Aim of the task: Condense the paragraph that opens "The neural basis of simple rhythmic and reflexive behaviors" in the Berghia research summary into a bulleted list that keeps its main facts.

Provided text:
- - - -

The neural basis of simple rhythmic and reflexive behaviors such as swimming and gill withdrawal have been successfully studied in nudibranchs and other gastropod molluscs because the brains of these animals contain large, individually identifiable neurons. However, it is a painstakingly slow process to identify neurons and determine their functions one neuron at a time, making it impossible to scale up to the whole brain. Furthermore, although nudibranchs are advantageous for electrophysiology, they are generally difficult to obtain because they need to be caught from the ocean. Unlike other nudibranchs, Berghia stephanieae, which was largely unstudied, can be bred in the lab, making it available in large numbers and amenable to developmental studies. In September 2018, we initiated our collaboration to use large scale transcriptomic, connectomic, and live imaging techniques to obtain a whole-brain view of the generation of complex, motivated behaviors. In a short time, our team has delineated behavioral actions in Berghia that are motivated by feeding or reproductive state, and by the presence of food or shelter. A cellular-level atlas of the brain is being constructed that represents the locations and phenotypic properties of all the neurons in the brain. This atlas will be aligned with a synaptic connectivity diagram obtained from reconstructed serial electron micrographic images. Finally, the locations of neuronal activity recorded with voltage-sensitive dyes will be aligned to the brain atlas to test models of how behavioral responses are produced. New mathematical models are being devised to help understand the complexities of such network activity. Plans are underway to use gene-editing technology to express genetically-encoded sensors and actuators in neurons to more precisely observe and control the activity of particular neuron types. The ultimate goal is to move from a small circuit approach to a whole-brain view of the neural control of behavior.
Learning Objectives:
1. Introduce the audience to identified neurons and molluscan neuroscience
2. Explain the approach to introducing a new species for laboratory research
3. Present results from team approach to studying the neural basis of behavior.

- - - -

Dataset extract:
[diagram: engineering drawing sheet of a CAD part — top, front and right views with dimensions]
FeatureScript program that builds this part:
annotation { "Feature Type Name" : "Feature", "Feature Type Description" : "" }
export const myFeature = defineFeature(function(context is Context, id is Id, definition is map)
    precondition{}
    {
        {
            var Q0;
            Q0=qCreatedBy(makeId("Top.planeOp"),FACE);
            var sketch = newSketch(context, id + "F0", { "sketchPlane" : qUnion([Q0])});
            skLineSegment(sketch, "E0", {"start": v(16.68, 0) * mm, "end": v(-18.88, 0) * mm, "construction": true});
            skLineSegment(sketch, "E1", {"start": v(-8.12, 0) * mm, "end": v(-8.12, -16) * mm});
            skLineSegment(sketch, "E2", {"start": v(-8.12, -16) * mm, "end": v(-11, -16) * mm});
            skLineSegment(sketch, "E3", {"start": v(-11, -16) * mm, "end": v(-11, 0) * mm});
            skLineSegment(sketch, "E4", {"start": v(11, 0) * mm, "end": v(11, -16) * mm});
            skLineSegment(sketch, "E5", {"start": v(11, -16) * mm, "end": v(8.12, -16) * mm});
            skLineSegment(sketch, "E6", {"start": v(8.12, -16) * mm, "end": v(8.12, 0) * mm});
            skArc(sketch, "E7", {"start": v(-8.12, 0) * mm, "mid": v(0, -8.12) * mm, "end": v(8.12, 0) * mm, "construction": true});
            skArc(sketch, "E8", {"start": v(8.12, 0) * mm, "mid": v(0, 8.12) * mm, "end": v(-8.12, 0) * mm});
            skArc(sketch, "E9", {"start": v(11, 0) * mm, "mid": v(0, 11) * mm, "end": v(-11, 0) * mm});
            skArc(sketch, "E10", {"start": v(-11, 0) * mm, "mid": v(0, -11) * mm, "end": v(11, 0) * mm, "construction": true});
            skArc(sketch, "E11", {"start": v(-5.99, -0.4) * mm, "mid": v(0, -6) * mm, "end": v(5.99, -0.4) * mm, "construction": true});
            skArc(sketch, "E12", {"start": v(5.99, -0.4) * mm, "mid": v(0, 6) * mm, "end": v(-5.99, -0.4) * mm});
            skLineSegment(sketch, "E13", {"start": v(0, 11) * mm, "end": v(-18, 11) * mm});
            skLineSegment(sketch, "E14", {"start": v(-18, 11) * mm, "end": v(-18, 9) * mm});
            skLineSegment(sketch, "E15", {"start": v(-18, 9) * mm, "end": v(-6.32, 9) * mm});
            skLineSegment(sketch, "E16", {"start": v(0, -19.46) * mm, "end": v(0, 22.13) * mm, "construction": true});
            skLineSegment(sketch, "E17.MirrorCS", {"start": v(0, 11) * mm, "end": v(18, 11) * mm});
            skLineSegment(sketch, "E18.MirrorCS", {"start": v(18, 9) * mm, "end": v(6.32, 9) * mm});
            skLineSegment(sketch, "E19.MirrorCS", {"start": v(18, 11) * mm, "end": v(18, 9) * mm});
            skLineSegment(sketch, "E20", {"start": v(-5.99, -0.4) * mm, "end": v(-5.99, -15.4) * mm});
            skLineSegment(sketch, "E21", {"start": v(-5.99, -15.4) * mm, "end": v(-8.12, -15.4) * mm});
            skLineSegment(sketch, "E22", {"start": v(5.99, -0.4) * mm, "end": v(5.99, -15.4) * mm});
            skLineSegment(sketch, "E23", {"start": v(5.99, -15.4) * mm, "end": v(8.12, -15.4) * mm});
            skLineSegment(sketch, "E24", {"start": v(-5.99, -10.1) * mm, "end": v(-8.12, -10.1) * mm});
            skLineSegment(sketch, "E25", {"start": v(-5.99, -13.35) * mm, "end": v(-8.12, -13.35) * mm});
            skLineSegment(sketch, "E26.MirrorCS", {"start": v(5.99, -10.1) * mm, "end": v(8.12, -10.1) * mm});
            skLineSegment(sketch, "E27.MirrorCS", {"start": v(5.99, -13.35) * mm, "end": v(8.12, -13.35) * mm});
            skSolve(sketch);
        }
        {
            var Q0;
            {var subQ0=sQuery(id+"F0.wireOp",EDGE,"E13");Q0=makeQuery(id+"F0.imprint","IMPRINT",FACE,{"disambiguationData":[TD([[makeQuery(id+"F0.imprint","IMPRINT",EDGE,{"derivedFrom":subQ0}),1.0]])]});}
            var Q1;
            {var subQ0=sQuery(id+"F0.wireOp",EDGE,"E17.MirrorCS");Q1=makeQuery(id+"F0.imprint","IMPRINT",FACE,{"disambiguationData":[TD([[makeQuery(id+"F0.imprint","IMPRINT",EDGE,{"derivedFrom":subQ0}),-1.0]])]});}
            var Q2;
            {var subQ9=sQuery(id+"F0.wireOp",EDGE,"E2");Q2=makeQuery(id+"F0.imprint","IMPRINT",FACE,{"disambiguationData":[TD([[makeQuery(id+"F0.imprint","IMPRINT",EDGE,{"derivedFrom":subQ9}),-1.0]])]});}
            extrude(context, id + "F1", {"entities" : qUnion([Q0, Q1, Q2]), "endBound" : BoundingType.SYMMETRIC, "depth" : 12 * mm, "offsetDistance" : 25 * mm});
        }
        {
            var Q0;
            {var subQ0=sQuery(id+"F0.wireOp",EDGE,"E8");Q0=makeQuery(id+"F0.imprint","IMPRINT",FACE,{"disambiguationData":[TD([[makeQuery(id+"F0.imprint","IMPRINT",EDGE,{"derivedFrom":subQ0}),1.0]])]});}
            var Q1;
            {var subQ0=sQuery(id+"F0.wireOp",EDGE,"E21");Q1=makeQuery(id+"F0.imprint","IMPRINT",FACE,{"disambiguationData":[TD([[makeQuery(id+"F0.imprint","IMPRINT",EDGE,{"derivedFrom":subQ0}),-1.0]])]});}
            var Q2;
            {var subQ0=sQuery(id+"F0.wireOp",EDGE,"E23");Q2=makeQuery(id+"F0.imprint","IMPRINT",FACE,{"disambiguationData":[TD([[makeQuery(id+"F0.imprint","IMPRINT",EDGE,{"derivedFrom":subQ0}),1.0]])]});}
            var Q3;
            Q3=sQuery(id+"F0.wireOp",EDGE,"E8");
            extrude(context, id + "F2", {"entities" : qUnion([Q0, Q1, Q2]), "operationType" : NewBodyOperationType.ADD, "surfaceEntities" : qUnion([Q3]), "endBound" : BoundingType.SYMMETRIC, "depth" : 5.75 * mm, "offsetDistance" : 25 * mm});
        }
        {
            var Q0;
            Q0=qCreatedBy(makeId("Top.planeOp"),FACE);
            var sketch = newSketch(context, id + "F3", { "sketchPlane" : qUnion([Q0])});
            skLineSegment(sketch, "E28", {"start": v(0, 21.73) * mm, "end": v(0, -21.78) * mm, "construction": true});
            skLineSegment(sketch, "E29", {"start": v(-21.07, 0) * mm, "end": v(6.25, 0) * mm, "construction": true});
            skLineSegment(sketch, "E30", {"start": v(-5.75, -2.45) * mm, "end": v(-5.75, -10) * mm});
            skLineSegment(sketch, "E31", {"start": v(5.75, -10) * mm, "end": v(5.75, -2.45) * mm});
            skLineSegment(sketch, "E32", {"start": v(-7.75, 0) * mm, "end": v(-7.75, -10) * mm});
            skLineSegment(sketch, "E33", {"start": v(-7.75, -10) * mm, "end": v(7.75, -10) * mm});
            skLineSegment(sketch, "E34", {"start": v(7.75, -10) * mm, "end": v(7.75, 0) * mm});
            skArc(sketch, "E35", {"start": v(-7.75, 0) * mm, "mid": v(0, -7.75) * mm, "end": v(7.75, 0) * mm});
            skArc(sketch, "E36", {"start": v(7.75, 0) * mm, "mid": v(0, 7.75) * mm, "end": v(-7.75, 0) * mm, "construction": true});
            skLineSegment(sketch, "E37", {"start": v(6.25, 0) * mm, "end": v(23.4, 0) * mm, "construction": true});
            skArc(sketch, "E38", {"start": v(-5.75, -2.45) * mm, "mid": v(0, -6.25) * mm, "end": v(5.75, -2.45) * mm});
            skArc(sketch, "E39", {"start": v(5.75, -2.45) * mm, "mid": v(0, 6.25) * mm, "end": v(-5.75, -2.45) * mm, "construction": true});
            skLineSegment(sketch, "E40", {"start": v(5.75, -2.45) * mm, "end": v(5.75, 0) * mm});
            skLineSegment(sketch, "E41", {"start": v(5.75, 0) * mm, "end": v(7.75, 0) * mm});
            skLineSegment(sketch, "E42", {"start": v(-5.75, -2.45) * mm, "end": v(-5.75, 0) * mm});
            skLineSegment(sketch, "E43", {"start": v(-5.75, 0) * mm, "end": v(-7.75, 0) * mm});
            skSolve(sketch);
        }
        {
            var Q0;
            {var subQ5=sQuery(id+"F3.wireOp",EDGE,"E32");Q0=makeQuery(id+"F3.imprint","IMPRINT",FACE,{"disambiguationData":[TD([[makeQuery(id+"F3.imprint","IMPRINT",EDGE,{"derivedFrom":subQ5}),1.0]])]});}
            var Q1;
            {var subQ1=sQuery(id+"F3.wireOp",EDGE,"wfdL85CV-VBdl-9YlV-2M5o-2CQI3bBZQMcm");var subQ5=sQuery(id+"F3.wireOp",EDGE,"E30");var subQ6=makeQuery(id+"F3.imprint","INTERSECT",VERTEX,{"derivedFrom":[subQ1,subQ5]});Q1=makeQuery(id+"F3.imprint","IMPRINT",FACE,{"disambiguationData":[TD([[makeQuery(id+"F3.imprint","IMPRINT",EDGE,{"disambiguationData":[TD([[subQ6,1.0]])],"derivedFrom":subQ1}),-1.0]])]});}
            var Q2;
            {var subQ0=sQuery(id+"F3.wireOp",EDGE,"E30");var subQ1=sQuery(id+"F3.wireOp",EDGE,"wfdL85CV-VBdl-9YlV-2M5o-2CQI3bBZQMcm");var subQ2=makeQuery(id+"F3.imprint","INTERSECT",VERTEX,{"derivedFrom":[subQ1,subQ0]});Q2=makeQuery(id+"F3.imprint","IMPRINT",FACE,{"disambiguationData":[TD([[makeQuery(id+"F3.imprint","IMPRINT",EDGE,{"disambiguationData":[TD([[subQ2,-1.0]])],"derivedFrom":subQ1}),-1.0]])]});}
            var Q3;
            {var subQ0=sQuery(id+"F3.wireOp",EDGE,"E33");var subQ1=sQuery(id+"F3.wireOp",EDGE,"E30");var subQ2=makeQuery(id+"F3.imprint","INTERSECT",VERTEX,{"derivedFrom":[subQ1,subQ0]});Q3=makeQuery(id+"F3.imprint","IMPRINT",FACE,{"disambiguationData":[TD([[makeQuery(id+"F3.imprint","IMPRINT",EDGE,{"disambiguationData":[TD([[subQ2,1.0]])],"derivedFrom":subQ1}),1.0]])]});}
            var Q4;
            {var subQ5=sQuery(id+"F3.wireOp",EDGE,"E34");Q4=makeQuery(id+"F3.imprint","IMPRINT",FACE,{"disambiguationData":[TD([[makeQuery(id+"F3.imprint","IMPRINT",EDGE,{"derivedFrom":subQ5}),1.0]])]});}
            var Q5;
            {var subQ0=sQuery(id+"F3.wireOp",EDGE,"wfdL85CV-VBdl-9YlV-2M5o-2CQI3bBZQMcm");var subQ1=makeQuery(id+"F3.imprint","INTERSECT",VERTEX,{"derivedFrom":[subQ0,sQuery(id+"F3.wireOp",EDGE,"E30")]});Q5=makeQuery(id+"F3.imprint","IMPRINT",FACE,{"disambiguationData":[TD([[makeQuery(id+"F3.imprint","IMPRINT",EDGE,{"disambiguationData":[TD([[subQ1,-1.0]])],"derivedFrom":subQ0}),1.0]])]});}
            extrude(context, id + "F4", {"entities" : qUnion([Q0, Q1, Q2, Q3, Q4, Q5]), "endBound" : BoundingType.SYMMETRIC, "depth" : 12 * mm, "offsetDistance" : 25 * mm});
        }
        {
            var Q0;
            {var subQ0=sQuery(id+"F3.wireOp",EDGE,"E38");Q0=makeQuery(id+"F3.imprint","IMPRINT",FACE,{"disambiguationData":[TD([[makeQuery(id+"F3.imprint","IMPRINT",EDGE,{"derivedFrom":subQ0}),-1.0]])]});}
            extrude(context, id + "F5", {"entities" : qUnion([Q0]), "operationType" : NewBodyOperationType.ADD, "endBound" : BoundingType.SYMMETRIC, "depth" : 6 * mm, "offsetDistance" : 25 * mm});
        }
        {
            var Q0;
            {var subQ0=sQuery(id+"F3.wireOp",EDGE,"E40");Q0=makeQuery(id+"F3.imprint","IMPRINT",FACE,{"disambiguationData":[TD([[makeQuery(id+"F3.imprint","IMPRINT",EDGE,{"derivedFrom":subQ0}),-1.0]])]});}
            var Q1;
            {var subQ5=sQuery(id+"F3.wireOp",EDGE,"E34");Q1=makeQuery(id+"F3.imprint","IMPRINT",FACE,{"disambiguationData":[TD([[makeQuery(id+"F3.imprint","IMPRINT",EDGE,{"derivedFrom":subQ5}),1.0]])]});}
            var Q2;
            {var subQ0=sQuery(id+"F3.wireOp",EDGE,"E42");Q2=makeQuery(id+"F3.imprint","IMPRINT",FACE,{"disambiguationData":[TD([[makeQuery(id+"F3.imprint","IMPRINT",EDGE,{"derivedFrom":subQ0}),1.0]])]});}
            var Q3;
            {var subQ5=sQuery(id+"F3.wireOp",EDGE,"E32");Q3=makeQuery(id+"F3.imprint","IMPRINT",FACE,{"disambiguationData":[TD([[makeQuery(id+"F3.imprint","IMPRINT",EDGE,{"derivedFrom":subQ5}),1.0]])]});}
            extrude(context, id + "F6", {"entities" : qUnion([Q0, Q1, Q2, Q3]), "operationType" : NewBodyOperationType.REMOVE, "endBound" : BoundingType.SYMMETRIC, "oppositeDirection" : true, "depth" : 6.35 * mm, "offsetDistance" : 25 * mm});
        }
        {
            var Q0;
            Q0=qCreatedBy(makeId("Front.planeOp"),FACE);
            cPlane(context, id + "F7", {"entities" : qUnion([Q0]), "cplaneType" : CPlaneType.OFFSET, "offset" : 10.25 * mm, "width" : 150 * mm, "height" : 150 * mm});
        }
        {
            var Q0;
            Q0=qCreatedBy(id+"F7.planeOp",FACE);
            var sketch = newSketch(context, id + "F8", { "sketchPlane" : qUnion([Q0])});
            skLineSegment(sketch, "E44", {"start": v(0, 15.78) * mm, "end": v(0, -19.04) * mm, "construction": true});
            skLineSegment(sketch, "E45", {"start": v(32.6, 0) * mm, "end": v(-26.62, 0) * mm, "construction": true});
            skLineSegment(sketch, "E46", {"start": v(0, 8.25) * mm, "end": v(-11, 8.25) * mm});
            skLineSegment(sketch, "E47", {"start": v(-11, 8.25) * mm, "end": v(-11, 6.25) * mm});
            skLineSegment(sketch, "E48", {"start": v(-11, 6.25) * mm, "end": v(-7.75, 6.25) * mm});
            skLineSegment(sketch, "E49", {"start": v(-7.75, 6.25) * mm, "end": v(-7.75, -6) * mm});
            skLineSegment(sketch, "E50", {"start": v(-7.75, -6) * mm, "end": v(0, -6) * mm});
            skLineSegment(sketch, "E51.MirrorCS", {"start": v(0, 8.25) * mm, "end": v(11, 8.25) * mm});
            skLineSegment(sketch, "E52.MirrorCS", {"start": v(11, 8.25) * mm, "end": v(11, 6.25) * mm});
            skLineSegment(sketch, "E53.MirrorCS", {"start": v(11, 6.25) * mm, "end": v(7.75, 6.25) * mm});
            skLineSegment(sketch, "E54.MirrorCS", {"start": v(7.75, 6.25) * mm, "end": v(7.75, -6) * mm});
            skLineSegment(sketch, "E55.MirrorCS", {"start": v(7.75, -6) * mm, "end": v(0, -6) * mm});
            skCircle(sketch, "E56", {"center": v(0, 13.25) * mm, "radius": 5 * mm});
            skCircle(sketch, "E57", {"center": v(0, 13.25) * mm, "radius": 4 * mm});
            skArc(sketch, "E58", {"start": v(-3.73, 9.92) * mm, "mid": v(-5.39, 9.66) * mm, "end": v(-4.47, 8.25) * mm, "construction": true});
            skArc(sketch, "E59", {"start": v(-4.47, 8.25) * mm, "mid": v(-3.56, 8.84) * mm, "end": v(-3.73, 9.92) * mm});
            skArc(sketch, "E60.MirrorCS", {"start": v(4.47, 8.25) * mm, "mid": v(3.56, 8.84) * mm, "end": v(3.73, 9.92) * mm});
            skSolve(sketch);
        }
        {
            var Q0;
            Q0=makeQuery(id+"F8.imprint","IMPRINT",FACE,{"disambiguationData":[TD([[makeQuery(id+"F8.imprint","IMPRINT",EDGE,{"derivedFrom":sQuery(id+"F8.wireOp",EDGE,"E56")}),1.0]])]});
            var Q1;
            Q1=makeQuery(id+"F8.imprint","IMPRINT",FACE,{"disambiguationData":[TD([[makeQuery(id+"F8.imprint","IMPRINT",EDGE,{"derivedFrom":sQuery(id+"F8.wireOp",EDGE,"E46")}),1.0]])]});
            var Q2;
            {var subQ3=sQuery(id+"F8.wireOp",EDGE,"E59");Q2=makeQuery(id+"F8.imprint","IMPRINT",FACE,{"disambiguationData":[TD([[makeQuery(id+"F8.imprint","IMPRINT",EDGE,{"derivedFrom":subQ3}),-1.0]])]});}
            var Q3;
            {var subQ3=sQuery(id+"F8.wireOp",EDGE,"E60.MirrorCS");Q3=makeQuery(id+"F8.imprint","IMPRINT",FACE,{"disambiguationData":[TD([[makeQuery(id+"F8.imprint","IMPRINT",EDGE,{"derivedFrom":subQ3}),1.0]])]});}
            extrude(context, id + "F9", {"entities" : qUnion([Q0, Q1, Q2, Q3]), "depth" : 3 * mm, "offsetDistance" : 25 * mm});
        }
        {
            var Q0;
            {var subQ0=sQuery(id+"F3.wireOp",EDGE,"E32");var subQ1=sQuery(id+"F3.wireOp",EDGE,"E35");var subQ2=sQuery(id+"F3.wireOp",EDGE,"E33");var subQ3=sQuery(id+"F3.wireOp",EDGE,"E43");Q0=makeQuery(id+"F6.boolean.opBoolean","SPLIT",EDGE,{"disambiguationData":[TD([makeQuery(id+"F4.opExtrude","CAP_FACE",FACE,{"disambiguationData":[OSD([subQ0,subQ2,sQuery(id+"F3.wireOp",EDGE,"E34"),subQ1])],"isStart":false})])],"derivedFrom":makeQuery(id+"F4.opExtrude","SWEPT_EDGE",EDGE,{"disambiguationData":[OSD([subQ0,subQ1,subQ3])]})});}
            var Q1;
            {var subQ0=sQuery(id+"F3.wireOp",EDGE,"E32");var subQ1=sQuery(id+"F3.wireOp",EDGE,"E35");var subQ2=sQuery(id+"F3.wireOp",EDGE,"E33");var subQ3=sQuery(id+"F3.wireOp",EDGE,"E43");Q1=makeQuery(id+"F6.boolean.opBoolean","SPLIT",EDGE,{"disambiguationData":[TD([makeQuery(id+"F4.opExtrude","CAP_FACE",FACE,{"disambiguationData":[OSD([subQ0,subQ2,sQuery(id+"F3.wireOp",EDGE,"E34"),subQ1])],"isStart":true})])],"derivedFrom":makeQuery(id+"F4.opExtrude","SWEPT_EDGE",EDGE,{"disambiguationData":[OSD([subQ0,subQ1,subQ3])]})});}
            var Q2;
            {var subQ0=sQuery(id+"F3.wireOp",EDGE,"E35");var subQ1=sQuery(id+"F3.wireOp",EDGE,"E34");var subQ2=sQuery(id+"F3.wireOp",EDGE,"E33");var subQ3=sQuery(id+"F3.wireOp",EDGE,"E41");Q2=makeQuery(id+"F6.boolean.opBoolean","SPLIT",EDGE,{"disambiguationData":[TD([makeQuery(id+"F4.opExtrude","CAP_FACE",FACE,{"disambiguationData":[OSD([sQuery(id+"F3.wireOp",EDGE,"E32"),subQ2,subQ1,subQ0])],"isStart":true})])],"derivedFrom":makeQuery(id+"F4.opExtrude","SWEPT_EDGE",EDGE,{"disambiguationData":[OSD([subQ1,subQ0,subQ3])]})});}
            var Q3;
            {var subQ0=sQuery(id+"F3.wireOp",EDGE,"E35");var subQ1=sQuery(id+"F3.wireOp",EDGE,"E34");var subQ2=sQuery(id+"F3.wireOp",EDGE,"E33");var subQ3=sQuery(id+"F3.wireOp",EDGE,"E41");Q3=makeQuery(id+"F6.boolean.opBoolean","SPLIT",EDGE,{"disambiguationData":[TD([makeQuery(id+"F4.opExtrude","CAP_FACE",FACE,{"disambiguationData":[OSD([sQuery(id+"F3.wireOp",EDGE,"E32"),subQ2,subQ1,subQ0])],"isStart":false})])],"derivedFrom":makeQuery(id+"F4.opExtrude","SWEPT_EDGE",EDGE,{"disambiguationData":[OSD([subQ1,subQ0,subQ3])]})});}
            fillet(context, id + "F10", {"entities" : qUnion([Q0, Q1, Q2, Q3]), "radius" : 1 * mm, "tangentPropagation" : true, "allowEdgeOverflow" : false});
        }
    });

- - - -

Response area:
- Gastropod molluscs such as nudibranchs have large, individually identifiable neurons, which has allowed study of simple behaviors like swimming and gill withdrawal.
- Identifying neurons one at a time is too slow to scale to the whole brain, and most nudibranchs must be caught from the ocean.
- Berghia stephanieae, largely unstudied until now, can be bred in the lab in large numbers and suits developmental studies.
- Since September 2018, the collaboration has used transcriptomic, connectomic, and live imaging techniques to get a whole-brain view of complex, motivated behaviors.
- The team has already delineated Berghia behaviors driven by feeding or reproductive state and by the presence of food or shelter.
- A cellular-level brain atlas showing every neuron's location and phenotype is being built and will be aligned with a synaptic connectivity diagram from serial electron micrographs.
- Neuronal activity recorded with voltage-sensitive dyes will be mapped onto the atlas to test models of behavioral responses, and new mathematical models are being devised for the network activity.
- Gene editing is planned to express genetically encoded sensors and actuators in specific neuron types.
- The goal is to move from a small-circuit approach to a whole-brain view of how neurons control behavior.